2.4 Key Conclusions & Results
- Across image-classification benchmarks, MESU mitigates forgetting while maintaining adaptability.
- On task-incremental CIFAR-100, MESU consistently outperforms standard training methods.
- The boundary-free streaming formulation enables efficient continual updates without catastrophic interference.
2.5 Why It Is Interesting
This approach resonates closely with my earlier work on variational continual learning
(Phys. Rev. E 108, 014309 (2023)).
I’m curious to see exactly how their formulation extends or refines that probabilistic framework.
2.6 Questions Worth Exploring
- How does MESU’s Bayesian update connect to non-equilibrium learning dynamics?

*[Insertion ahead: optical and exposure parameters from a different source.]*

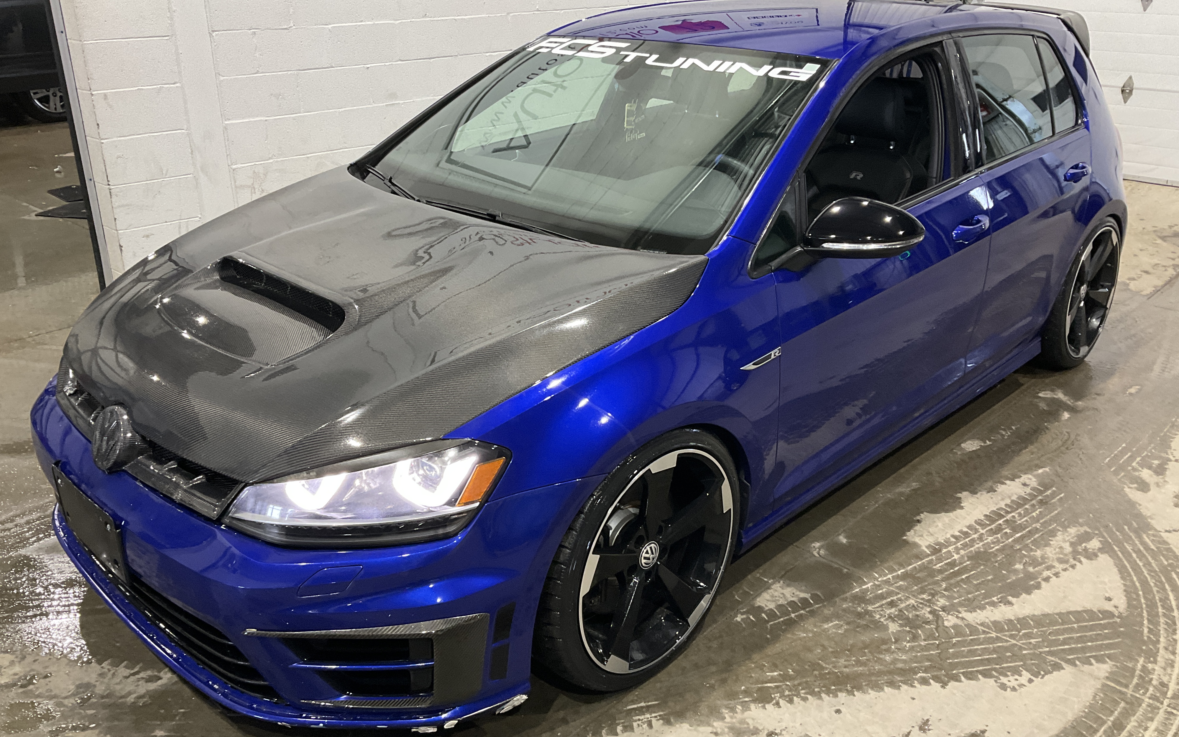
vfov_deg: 40.6
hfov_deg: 61.2
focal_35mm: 31
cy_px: 379
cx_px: 587
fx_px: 996
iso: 100
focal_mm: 3
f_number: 1.8
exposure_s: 1/60
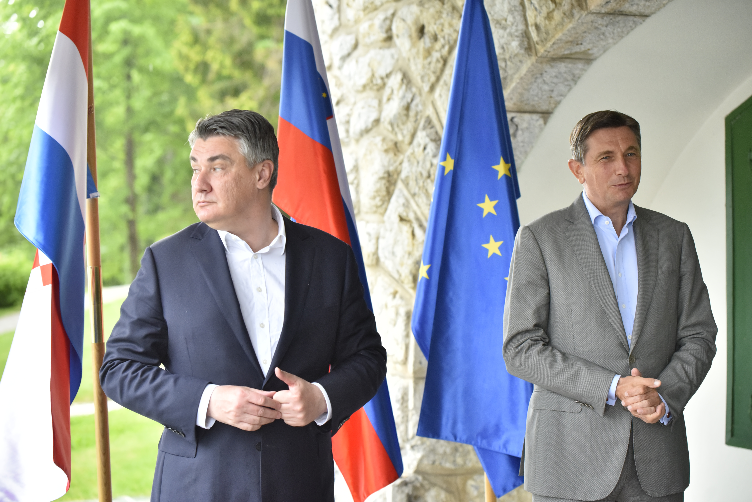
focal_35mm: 70
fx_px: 1463
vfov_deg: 19.5
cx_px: 376
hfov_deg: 28.8
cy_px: 251
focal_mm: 70
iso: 2000
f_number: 3.2
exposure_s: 1/160
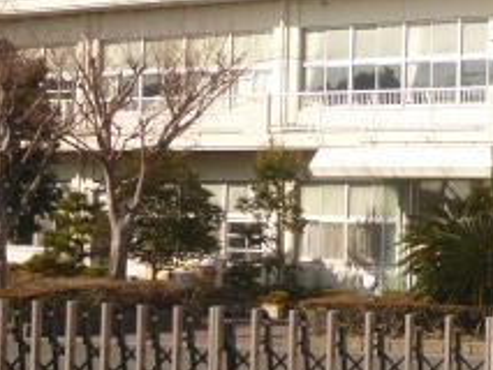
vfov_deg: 12.7
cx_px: 590
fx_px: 1667
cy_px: 141
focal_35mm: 117
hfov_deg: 16.2
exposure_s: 1/1300
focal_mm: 7
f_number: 3.2
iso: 100
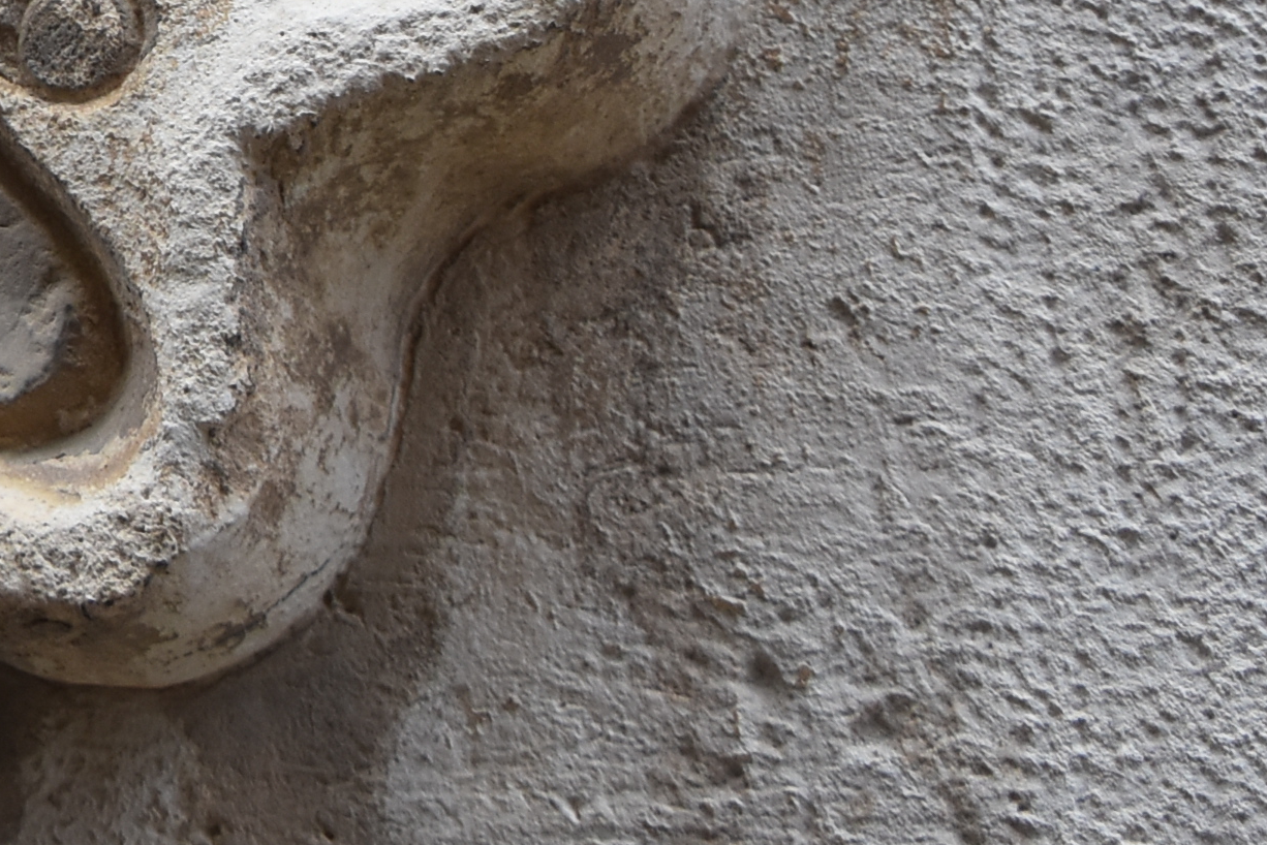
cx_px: -540
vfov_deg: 9.9
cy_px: -662
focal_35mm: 132
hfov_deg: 14.6
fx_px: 4646
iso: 400
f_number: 7.1
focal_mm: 24
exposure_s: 1/200
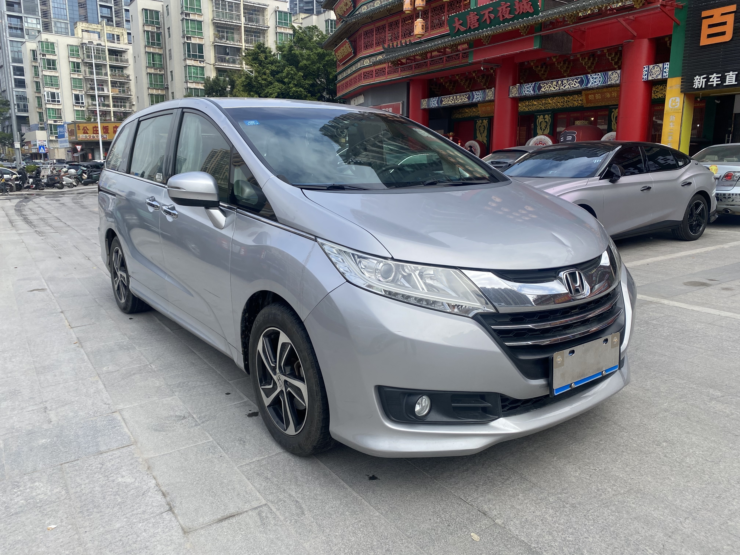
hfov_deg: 67.3
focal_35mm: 26
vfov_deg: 53.1
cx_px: 370
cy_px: 278
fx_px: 556
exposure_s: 1/2183
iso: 32
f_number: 1.8
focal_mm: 4.25
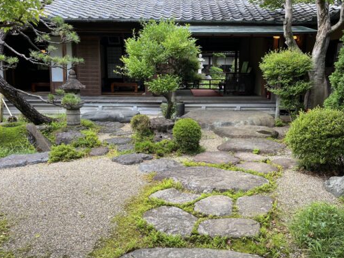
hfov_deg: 58.4
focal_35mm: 31
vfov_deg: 45.2
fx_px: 308
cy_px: 106
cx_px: 176
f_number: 1.6
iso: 50
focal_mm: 5.1
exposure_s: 1/344
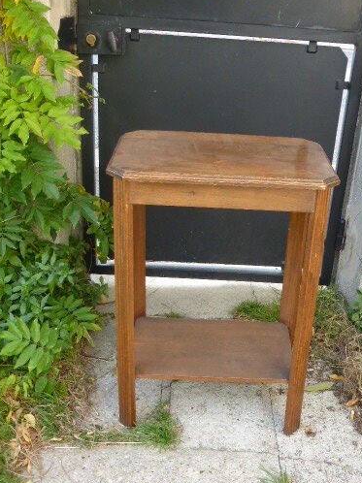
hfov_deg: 32.1
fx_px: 628
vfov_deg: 42.1
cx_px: 218
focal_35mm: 45
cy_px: 238
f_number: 3.7
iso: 320
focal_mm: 6.1
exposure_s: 1/125
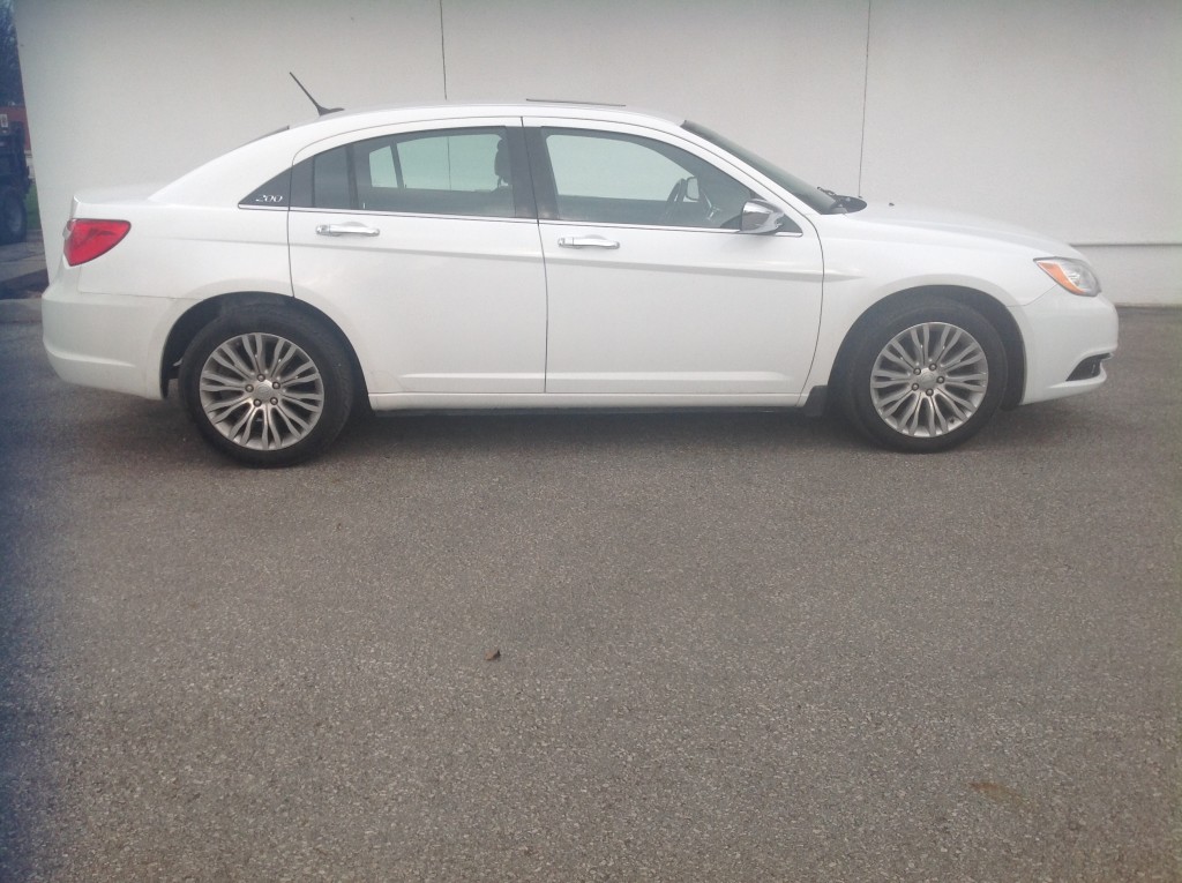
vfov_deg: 40.6
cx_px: 591
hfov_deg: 52.7
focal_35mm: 35
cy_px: 442
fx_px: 1193
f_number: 2.4
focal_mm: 4.28
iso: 50
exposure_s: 1/285
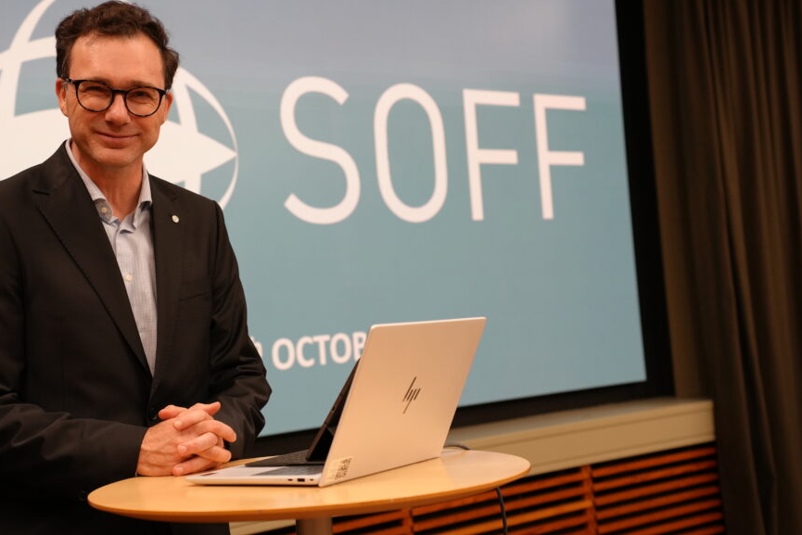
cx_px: 343
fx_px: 1292
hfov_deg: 34.4
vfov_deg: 23.4
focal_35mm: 58
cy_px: 236
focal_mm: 49
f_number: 4
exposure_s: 1/160
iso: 1600
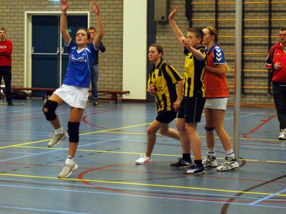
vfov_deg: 13.6
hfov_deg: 17.9
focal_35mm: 109
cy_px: 81
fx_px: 900
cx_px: 65
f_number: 2.8
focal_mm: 40
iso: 1600
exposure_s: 1/160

- Could a probability-distribution-level training protocol (as in our future work) generalize this idea?
- Are there analogies between synaptic uncertainty and fluctuation–dissipation mechanisms in physics-based learning?
🧩 Overall reflection: both papers highlight how probabilistic and statistical-physics perspectives are converging to explain deep learning — from phase transitions in MLPs to Bayesian plasticity in continual learning.